8 декабря умирает Румянцев. Умирает после удара, вызванного приездом фельдегеря из Петербурга. Суворов потрясен. «Ваше Сиятельство потеряли отца, а Отечество героя!— пишет он сыну фельдмаршала графу Николаю Петровичу.— Я ж равно Вам в нем отца теряю...». Он сознает, что остался один и что на его плечи ложится ответственность за судьбу русской военной школы.
Уже 20 декабря следует первый выпад Павла против Суворова — отмена собственного повеления о назначении его шефом Суздальского пехотного полка. Затем один за другим следуют выговоры: за посылку офицеров курьерами, за увольнение их в отпуск без разрешения императора, за аттестование их на производство в чины.

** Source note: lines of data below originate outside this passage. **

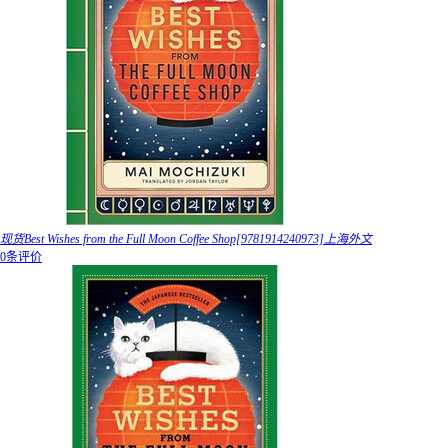
现货Best Wishes from the Full Moon Coffee Shop[9781914240973]上海外文
0条评价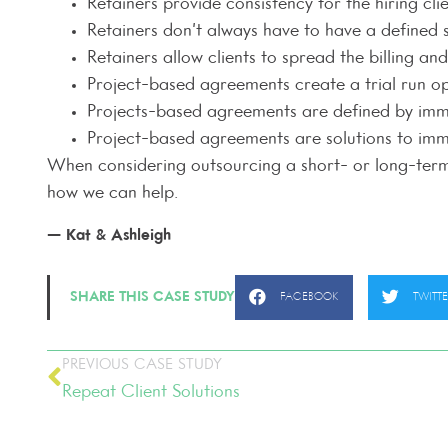
Retainers provide consistency for the hiring cl
Retainers don’t always have to have a defined 
Retainers allow clients to spread the billing a
Project-based agreements create a trial run o
Projects-based agreements are defined by imme
Project-based agreements are solutions to imme
When considering outsourcing a short- or long-term f
how we can help.
— Kat & Ashleigh
SHARE THIS CASE STUDY
FACEBOOK
TWITT
PREVIOUS CASE STUDY
Repeat Client Solutions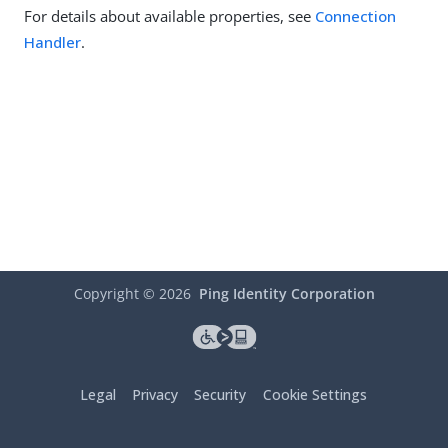
For details about available properties, see
Connection
Handler
.
Copyright ©
2026
Ping Identity Corporation
Legal
Privacy
Security
Cookie Settings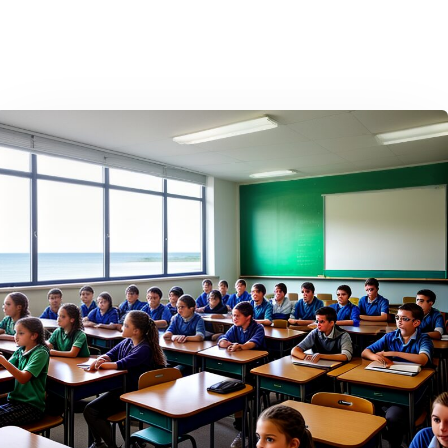
Home
Contact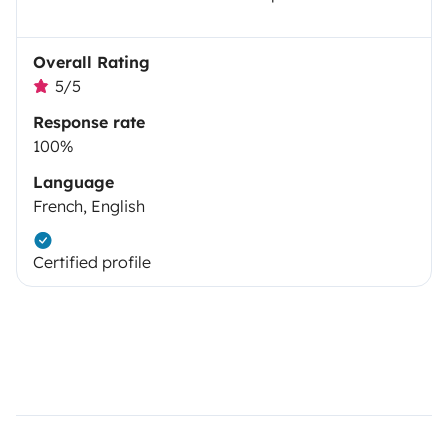
Overall Rating
5/5
Response rate
100%
Language
French, English
Certified profile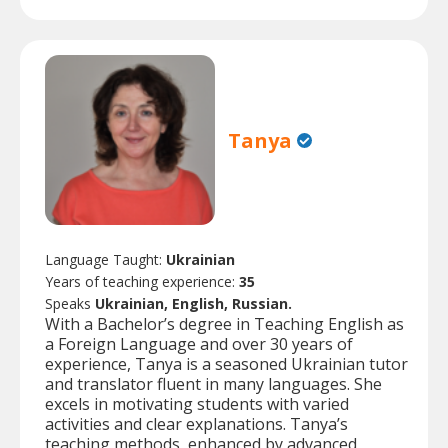
Tanya
Language Taught:
Ukrainian
Years of teaching experience:
35
Speaks
Ukrainian, English, Russian.
With a Bachelor’s degree in Teaching English as
a Foreign Language and over 30 years of
experience, Tanya is a seasoned Ukrainian tutor
and translator fluent in many languages. She
excels in motivating students with varied
activities and clear explanations. Tanya’s
teaching methods, enhanced by advanced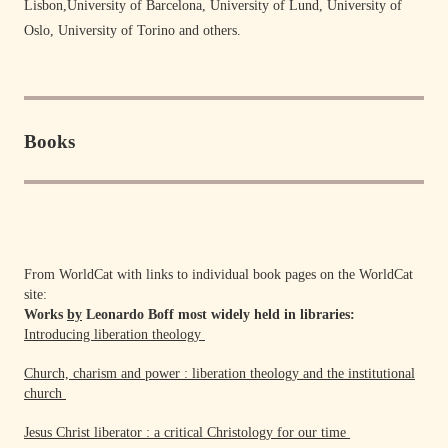
Lisbon,University of Barcelona, University of Lund, University of
Oslo, University of Torino and others.
Books
From WorldCat with links to individual book pages on the WorldCat
site:
Works
by
Leonardo Boff most widely held in libraries:
Introducing liberation theology
Church, charism and power : liberation theology and the institutional
church
Jesus Christ liberator : a critical Christology for our time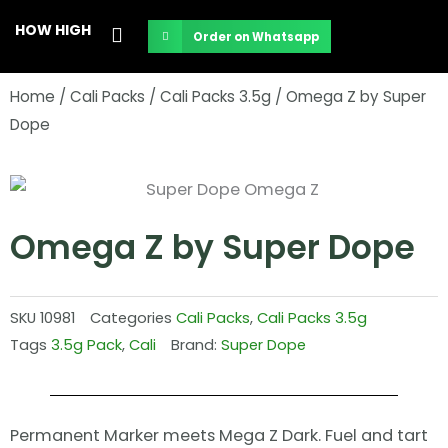
Skip
HOW HIGH
Order on Whatsapp
to
content
Home
/
Cali Packs
/
Cali Packs 3.5g
/ Omega Z by Super
Dope
Omega Z by Super Dope
SKU
10981
Categories
Cali Packs
,
Cali Packs 3.5g
Tags
3.5g Pack
,
Cali
Brand:
Super Dope
Permanent Marker meets Mega Z Dark. Fuel and tart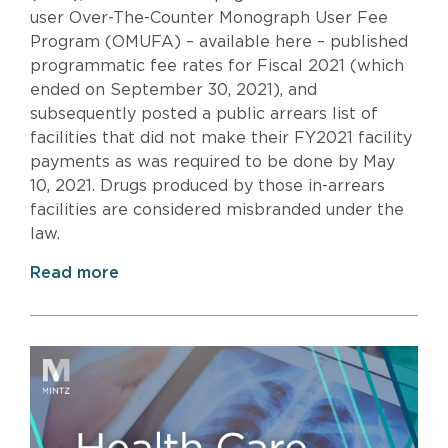
user Over-The-Counter Monograph User Fee
Program (OMUFA) – available here – published
programmatic fee rates for Fiscal 2021 (which
ended on September 30, 2021), and
subsequently posted a public arrears list of
facilities that did not make their FY2021 facility
payments as was required to be done by May
10, 2021. Drugs produced by those in-arrears
facilities are considered misbranded under the
law.
Read more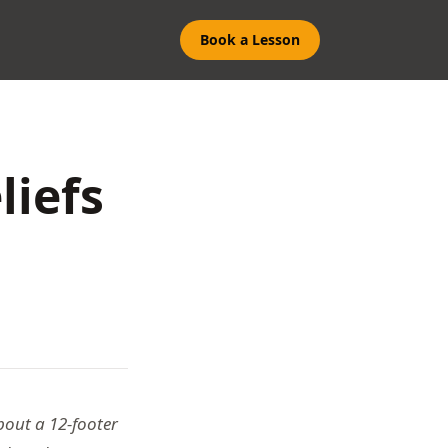
Book a Lesson
liefs
bout a 12-footer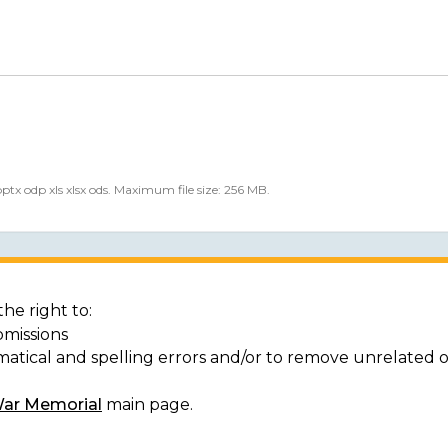
 pptx odp xls xlsx ods. Maximum file size: 256 MB.
he right to:
bmissions
matical and spelling errors and/or to remove unrelated 
War Memorial
main page.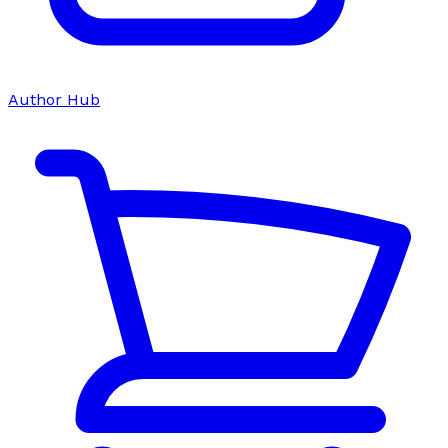
Author Hub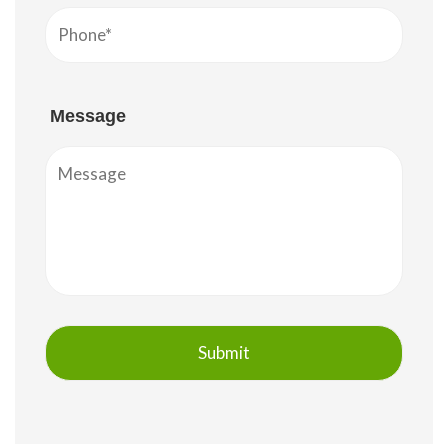
Message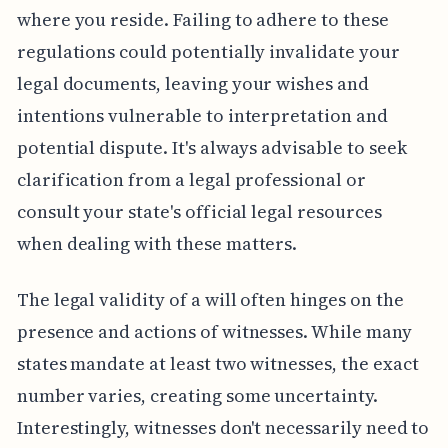
where you reside. Failing to adhere to these
regulations could potentially invalidate your
legal documents, leaving your wishes and
intentions vulnerable to interpretation and
potential dispute. It's always advisable to seek
clarification from a legal professional or
consult your state's official legal resources
when dealing with these matters.
The legal validity of a will often hinges on the
presence and actions of witnesses. While many
states mandate at least two witnesses, the exact
number varies, creating some uncertainty.
Interestingly, witnesses don't necessarily need to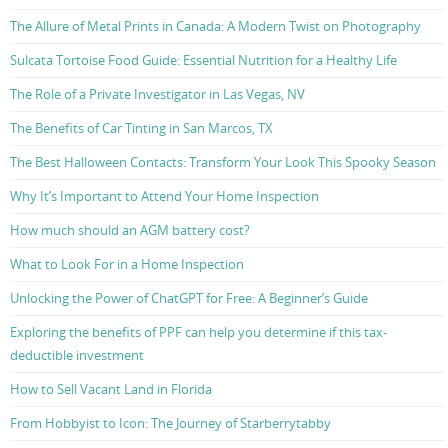
The Allure of Metal Prints in Canada: A Modern Twist on Photography
Sulcata Tortoise Food Guide: Essential Nutrition for a Healthy Life
The Role of a Private Investigator in Las Vegas, NV
The Benefits of Car Tinting in San Marcos, TX
The Best Halloween Contacts: Transform Your Look This Spooky Season
Why It’s Important to Attend Your Home Inspection
How much should an AGM battery cost?
What to Look For in a Home Inspection
Unlocking the Power of ChatGPT for Free: A Beginner’s Guide
Exploring the benefits of PPF can help you determine if this tax-
deductible investment
How to Sell Vacant Land in Florida
From Hobbyist to Icon: The Journey of Starberrytabby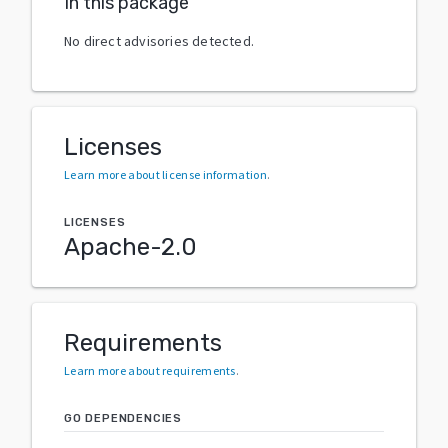
In this package
No direct advisories detected.
Licenses
Learn more about license information
.
LICENSES
Apache-2.0
Requirements
Learn more about requirements
.
GO DEPENDENCIES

«Сколь же строго, Государь, ты меня наказал за мою 55-летнюю прослугу! Казнен я тобою стабом, властью производства, властью увольнения от службы, властью отпуска, знаменем с музыкою при приличном карауле, властью переводов. Оставил ты мне, Государь, только власть Высочайшего указа 1762 году»,— пишет Суворов 11 января. У него уже созрело решение — воспользоваться указом о вольности дворянства и проситься в отставку. Но он не может бросить дело всей своей жизни. Он знает, что на него смотрят тысячи глаз: как поведет себя в трудную для Отечества пору самый прославленный полководец И он подает рапорт об увольнении в годичный отпуск. Следует отказ, затем требование немедленно отправиться в Санкт-Петербург» Суворов подает прошение об отставке. Оно не обнаружено. Но содержание прошения известно. В приказе, отданном императором при пароле 6 февраля 1797 г., говорилось: « Фельдмаршал граф Суворов отнесся к Его Императорскому Величеству, что так как войны нет и ему делать нечего, за подобный отзыв отставляется от службы» .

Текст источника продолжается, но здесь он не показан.